EXCERPT PROVIDED:
Is it that way because the current tracing tools are so unusable by
non kernel-developers that those are the only ones able to interact with
those tools ?

You seem to mix "knowledge needed to make sense of a trace" with "knowledge
needed to gather a trace". The first kind of knowledge can be put into
analysis tools, but they cannot be used widely if gathering a trace requires
people to be kernel experts too.

> 
> Why would grandma want to trace the kernel?

Perhaps because her kernel crashes and she hates to lose the emails she is
writing to her grandchildren when the crash happens, and because there is a
nice tool that allow her to click "yes, I want to report issues to my
favorite Linux distribution", which will then analyze the trace report and
come up with an automated kernel upgrade a few weeks later.

> 
> > 
> > > Modifications to udev require sudo
> > > privileges.

THINGS TO DO:
(a) List every phrase that appears inside double quotation marks in the exchange about kernel tracing tools.
(b) Extend the mailing-list exchange about kernel tracing tools, picking up right after its last line.
The records below have no role here.

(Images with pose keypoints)

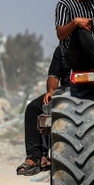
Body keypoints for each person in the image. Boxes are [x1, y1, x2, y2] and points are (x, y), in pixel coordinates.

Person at [17, 46, 71, 176]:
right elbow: (54, 76)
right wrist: (51, 92)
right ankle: (35, 157)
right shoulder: (63, 49)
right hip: (67, 90)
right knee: (34, 108)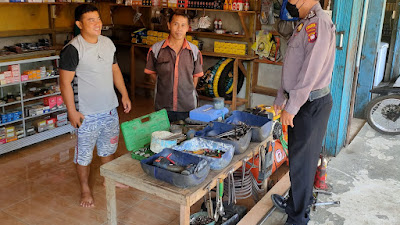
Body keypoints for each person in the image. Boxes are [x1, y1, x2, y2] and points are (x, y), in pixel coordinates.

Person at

ANSWERS:
(a)
- knowledge needed to make sense of a trace
- knowledge needed to gather a trace
- yes, I want to report issues to my favorite Linux distribution

(b)
> > > 
> > > Tracepoints should not be something a non-sysadmin can modify or
> > > enable. If you want non root users to do so, create a proxy daemon like
> > > udevd to do it for them. But the kernel isn't going to allow that
> > > directly.
> > 
> > I never said the kernel should directly expose ABIs accessible by others
> > than root. Actually, this is the very reason we have a "lttng-sessiond"
> > daemon running as root to control kernel tracing. However, it can be
> > controlled by a "lttng" command line tool over unix sockets if the user
> > is part of the "tracing" group. Right there, this is the concept of your
> > proxy daemon. However, you seem to imply that this proxy daemon should
> > somehow fiddle with udevd and/or modprobe configuration to add temporary
> > system-wide parameters to how modules are loaded, depending on tracing
> > needs. Trying to couple something usually configured initially for a
> > large portion of a system's life (and even with tripwire validation that
> > /etc does not change over time) with something as transient as tracing
> > simply cannot work without causing havoc in the system configuration. So
> > no, having a tracing proxy daemon changing configuration of module
> > arguments cannot fly.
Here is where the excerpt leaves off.